During this winter's mid-term break, the playing fields at Rondebosch Boys school in Cape Town will look like the perfect South African society. Wealthy white boys from "English" suburbs will mix with black cricketers from the townships. The skill levels and enthusiasm will be high, the coaching at Ryan Maron's Cricket School of Excellence, will be, as billed, excellent.
The black and coloured quota of players that must now represent the national team will come from this pool of new, skilled talent. There's only one flaw here: the state has offered no substantial financial boost to black cricket and the quota is not being positively engineered through investment in sports education in the black community.
A state order can hide a lot of deficiencies.

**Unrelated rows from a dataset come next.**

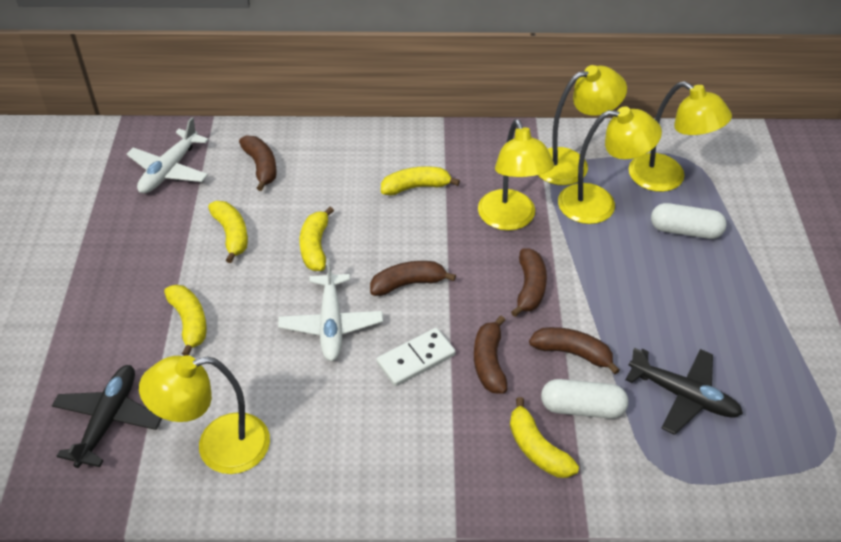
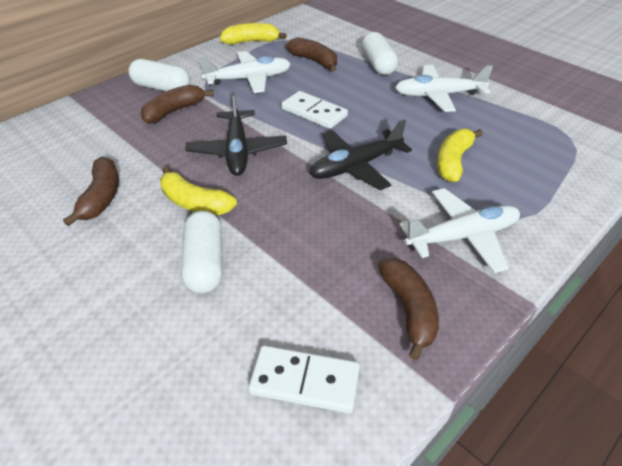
brown banana: 5 -> 4
white capsule: 2 -> 3
white domino: 1 -> 2
white plane: 2 -> 3
yellow banana: 5 -> 3
yellow lamp: 5 -> 0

Last week, John Denham, the Westminster universities secretary, said that he wasn't going to "impose" an admissions policy on Oxford and Cambridge, though he clearly would if he thought it would work. Oxford, according to Denham, hasn't tried hard enough to attract students from disadvantaged backgrounds.

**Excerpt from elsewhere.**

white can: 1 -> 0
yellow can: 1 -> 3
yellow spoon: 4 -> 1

In 1980, Oxford took 56% of its undergraduates from state schools. After nearly three decades of wealth expansion and 11 years of a government that promised to focus on education, education, education, Oxford now takes 53% of its undergrads from state schools. The Oxbridge system, and who goes to the colleges, isn't the educational gold standard against which all else should be measured. But Denham clearly thinks it is, and rather than admit it might be a wider failure which has caused no change, he'd rather Oxford did as it was told by his department.
Rather than invest in state education and bring it to the point where Oxford and our other elite universities simply couldn't turn away the best, Denham would rather a quota system was there to hide deficiencies.

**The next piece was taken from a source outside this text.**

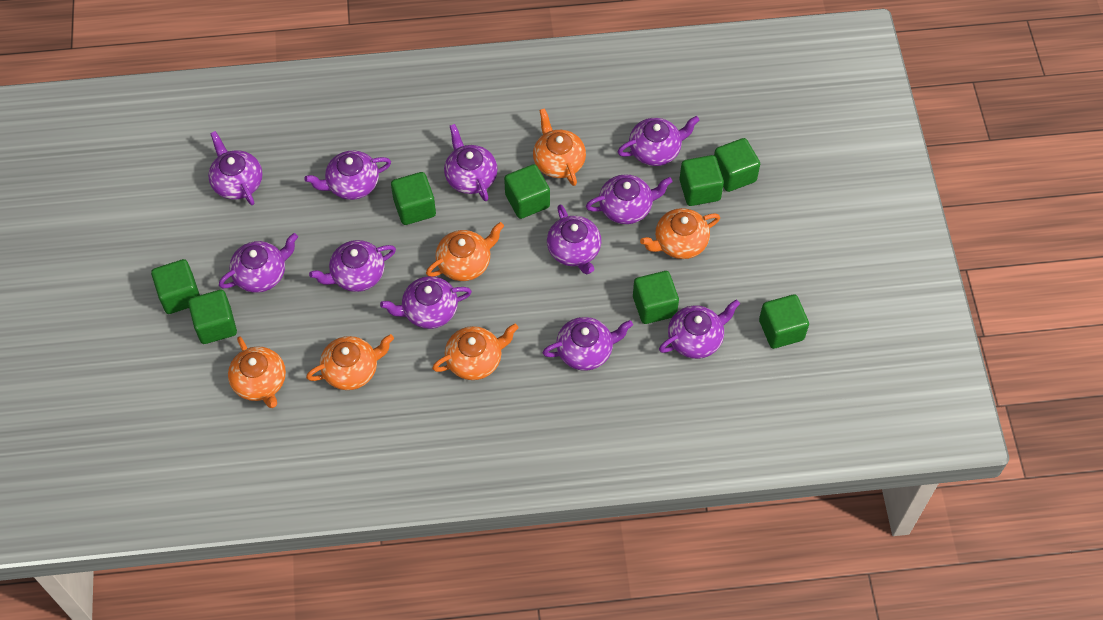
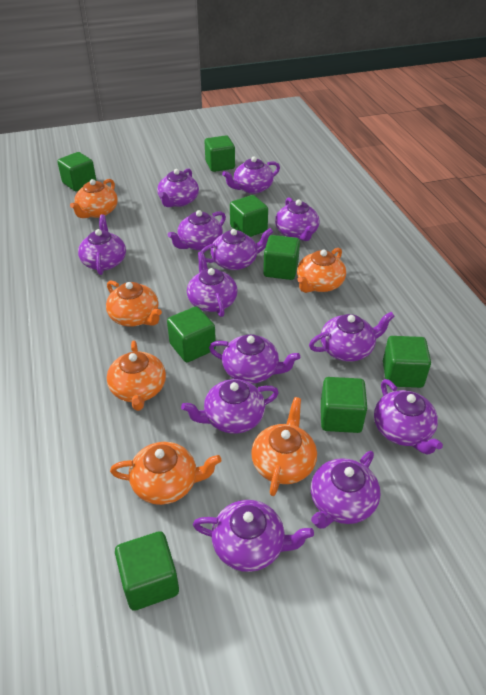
purple teapot: 11 -> 13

Alison Richard, Cambridge University's vice-chancellor, doesn't like being ticked off by people like Denham. She recently said universities exist to educate and conduct research, not act as "engines for promoting social justice".
A tipping point is therefore now uncomfortably close, where our elite universities will simply tell the government that state cash is no longer required and orders will no longer be obeyed.
Britain will then have a US "Ivy league" university system, where those from disadvantaged backgrounds will be excluded from elite, expensive institutions on financial grounds. This is the final destination for a quota system.